Essenzialità, questa è stata la parola maestra che ci ha guidati per tutti i sei giorni trascorsi in alta montagna sulle Orobie bergamasche, tra laghi alpini, passi rocciosi e panorami mozzafiato.
Essenzialità. Una parola affascinante, una parola che non va più molto di moda, ma un termine che racchiude molto bene il significato del roverismo e della strada.
Finito il periodo di quarantena, noi del Clan di Albino (BG) ci siamo subito incontrati per rendere possibile lo svolgimento del campo mobile già in programma per i primi di agosto in totale sicurezza. Ad essere sinceri, inizialmente erano più i problemi che le basi solide da cui poter partire, soprattutto perché la nostra provincia è stata molto colpita dal virus ed eravamo ancora titubanti e spaventati.

Venendo al punto, il problema principale era quello di garantire il distanziamento durante tutta la giornata e soprattutto durante la notte. Nelle ore diurne abbiamo optato per tenere le mascherine il più possibile (anche mentre si cucinava) e toglierle solo durante il cammino. Se trovare una soluzione per il giorno potrebbe sembrare facile, trovarne una per la notte è tutt’altra cosa. L’idea iniziale e più immediata è stata quella che ognuno si comprasse una propria tenda, singola o doppia, in modo da dormire separati, ma questo stratagemma prevedeva grandi costi da sostenere per il Clan e… non è nel nostro stile.

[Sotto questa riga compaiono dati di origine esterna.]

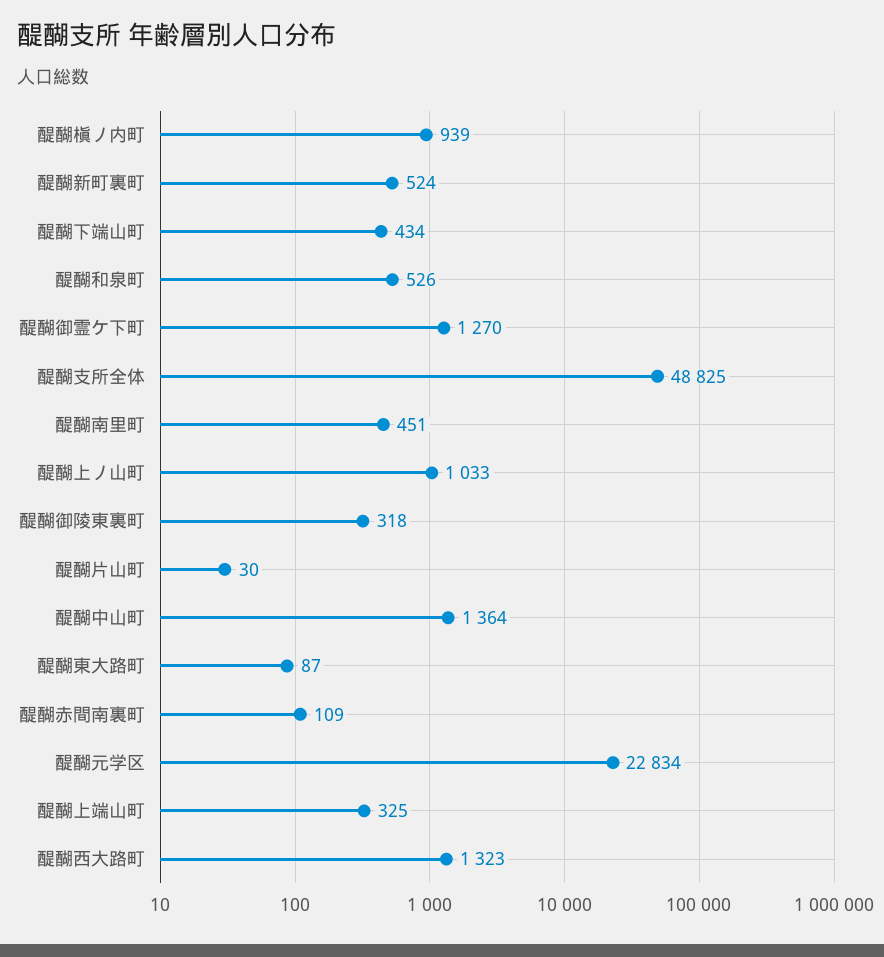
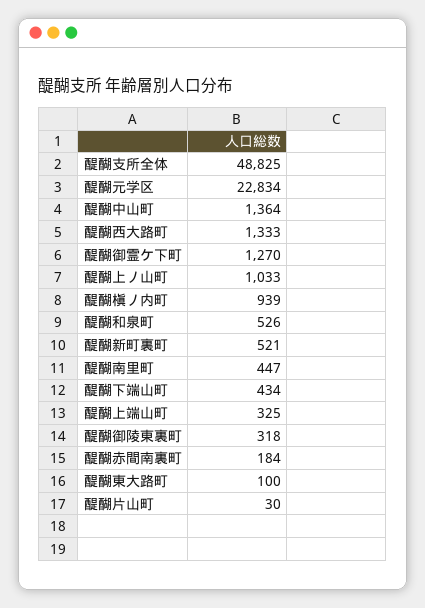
醍醐新町裏町: 524 -> 521
醍醐南里町: 451 -> 447
醍醐東大路町: 87 -> 100
醍醐赤間南裏町: 109 -> 184
醍醐西大路町: 1323 -> 1333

Così, guidati dall’essenzialità e dall’intuito del nostro aiuto capo Clan abbiamo deciso di progettare dei rifugi autoportanti che necessitassero di un solo telo impermeabile e di un bastone (facilmente reperibile anche in alta montagna) in modo da non essere condizionati né dalla presenza di alberi né dalla grandezza del prato (i rifugi occupano davvero poco spazio), tutto ciò contenendo molto i costi della nostra cassa. Il progetto consiste nel piantare un bastone a terra, da esso far partire in avanti due fili di rafia lunghi poco più di due metri precedentemente legati al palo con un’asola, mentre dietro bisogna solo tirare il filo a terra per rendere stabile la struttura. Prima di mettere il telo sul bastone si consiglia l’utilizzo di un panno per fare meno attrito tra il bastone e il telo.
Per costruirlo ci vuole davvero poco tempo e poco materiale, rivelandosi anche molto valido contro le intemperie. L’unica pecca che abbiamo trovato è stata la troppa umidità che si creava nel telo.
Con grande semplicità e fantasia siamo così riusciti a creare dei rifugi che ci hanno permesso di trascorrere un intero campo mobile di sei giorni anche in quest’anno così particolare.
Non so se le misure prese siano state eccessive o no, quello che mi sento di dire è che noi capi e aiuto dobbiamo essere sempre i primi a dare l’esempio, lo dobbiamo ai bambini e ai ragazzi che frequentando gli scout ci vedono come punti di riferimento. Da scout siamo chiamati a rispettare sempre le regole, sia quando ci piacciono, ma soprattutto quando sembrano molto restrittive.
In conclusione, si può dire che l’essenzialità di questo campo ci ha permesso di sentirci più parte del creato e anche più amati, lo
svegliarsi con la rugiada del prato sugli occhi ci ha fatto assaporare di più la strada, le fatiche per raggiungere la meta e piantare
il proprio telo nella speranza di resistere alla tempesta ci hanno fatto diventare più fratelli e più una comunità.